Avaliação formativa em retrocesso nas escolas públicas do DF
A alteração do regimento das escolas da rede pública do DF, aprovada pelo Parecer nº 123/2019, do Conselho de Educação do DF, e pelo secretário de Educação do DF, Rafael Parente, por meio da Portaria nº 180, de 30 de maio de 2019, inclui a atribuição de ponto negativo ao estudante pela inobservância das normas contidas no documento e de ponto positivo por elogio individual ou coletivo, por parte do professor, no componente curricular em desenvolvimento, como se segue:
– advertência oral ou retirada de sala (-0,1)
– advertência escrita (- 0,3)
– suspensão de sala de aula de, no máximo, 3 dias (-0,5)
O ponto negativo incidirá no aspecto formativo do cálculo do componente curricular que acarretou a prática do descumprimento (grifo meu).
Elogio individual (0,5)
Elogio coletivo para a turma (0,3)
Cabe ao professor o cômputo do ponto relativo ao elogio em seu componente curricular, o qual valerá para nota final do bimestre (Art. 310-A, II).
Assim se justificam o que se denomina de medidas disciplinares (advertência e suspensão de aula) e os elogios:
Art. 310. A aplicação de medidas disciplinares constitui evidência para a avaliação de aspectos comportamentais, incluindo competências socioemocionais, atitudes e valores, que fazem parte da formação integral do indivíduo e do desenvolvimento de todas as suas dimensões humanas, sendo avaliadas por meio de estratégias formativas, que devem respeitar a sua singularidade, suas forças e necessidades (GDF/SEEDF/CEDF, 2019). (grifo meu)
Art. 310-A. O elogio constitui prática pedagógica que estimula a melhoria do comportamento a ser concedido em reconhecimento à mudança de postura e desenvolvimento do estudante, e acarreta no cômputo de pontuação positiva no respectivo componente curricular, o qual poderá ser conferido exclusivamente pelo professor … (idem).
E mais:
A parte da avaliação formativa que visa o aspecto disciplinar, integrada às outras estratégias de avaliação formativa dos estudantes, ficará sob a responsabilidade do professor, devendo constar, inclusive, no Projeto Pedagógico da escola (Art. 310-B, IV, &1º). (grifo meu)
Caiu por terra todo o esforço empreendido desde o início dos anos 2000 para implantação da avaliação formativa, agora deturpada pelas alterações ao regimento.
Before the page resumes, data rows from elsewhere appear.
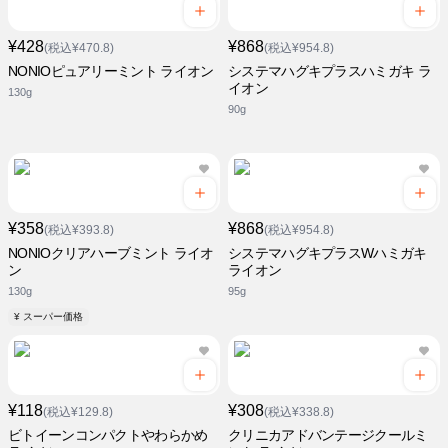
¥428
¥868
(税込¥470.8)
(税込¥954.8)
NONIOピュアリーミント ライオン
システマハグキプラスハミガキ ラ
イオン
130g
90g
¥358
¥868
(税込¥393.8)
(税込¥954.8)
NONIOクリアハーブミント ライオ
システマハグキプラスWハミガキ
ン
ライオン
130g
95g
¥ スーパー価格
¥118
¥308
(税込¥129.8)
(税込¥338.8)
ビトイーンコンパクトやわらかめ
クリニカアドバンテージクールミ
Como sabemos, essa função avaliativa tem compromisso com a construção de aprendizagens pelos estudantes, não se fracionando, de modo que uma delas se volte para “aspecto disciplinar”. Além disso, a redação é incompreensível: “A parte da avaliação formativa que visa o aspecto disciplinar, integrada às outras estratégias de avaliação formativa dos estudantes …” Quer dizer que o “aspecto disciplinar” é uma das estratégias de avaliação formativa? A quais estratégias o texto se refere?
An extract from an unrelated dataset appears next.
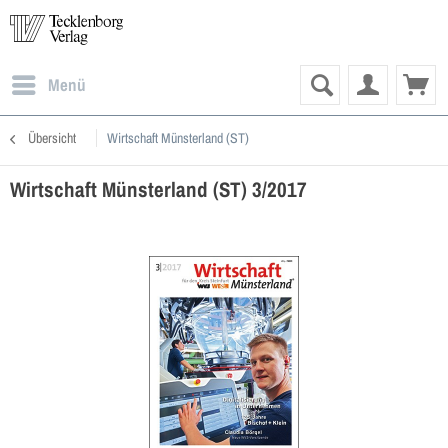
Menü
Übersicht
Wirtschaft Münsterland (ST)
Wirtschaft Münsterland (ST) 3/2017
Com propriedade, Soares esclarece que “ao avaliar fracionando a dimensão intelectual e a dimensão comportamental, os professores tendem a cometer equívocos como o privilégio de um aspecto sobre o outro e/ou gerar confusão entre eles, fazendo crer que o ‘bom comportamento’ é capaz de compensar a não aprendizagem ou ainda que, mesmo aprendendo, o ‘malcomportado’ deve ter seus resultados subtraídos” (2019, p. 30).
A referência a “aspecto formativo” retoma um engano do passado sobre a avaliação formativa, que já está superado. Entendia-se por aspectos formativos os relacionados à disciplina, a interesse, a comportamento, à participação e à frequência.
Outra determinação do regimento diz respeito “às medidas disciplinares e seus efeitos na avaliação” (art. 310-B, IV, &4º). Isso significa que pontos negativos e positivos interferem no processo de avaliação? Já foi dito que eles são levados em conta no resultado do desempenho do bimestre, mas o processo avaliativo é mais amplo do que resultados. Tal determinação é uma demonstração do poder dos pontos negativos e positivos no resultado do desempenho dos estudantes. Essa não é a avaliação formativa. Portanto, não cabe mencioná-la no regimento.
A decisão de atribuição de pontos negativos e positivos ocorreu de forma alinhada ao projeto de gestão compartilhada (militarização de escolas públicas do DF), implementado nessa gestão governamental. Um dos objetivos desse projeto é o combate à violência nas escolas, por meio da introdução de policiais militares para instalarem disciplina rígida.
Como a avaliação dá o tom do trabalho pedagógico escolar, as mudanças nela introduzidas estão conduzindo ao retrocesso desse trabalho.
Referência
SOARES, Enílvia R. M. In VILLAS BOAS, Benigna (0rg.) Conversas sobre avaliação. Comportamento: cabe avaliá-lo? Campinas, Papirus, 2019.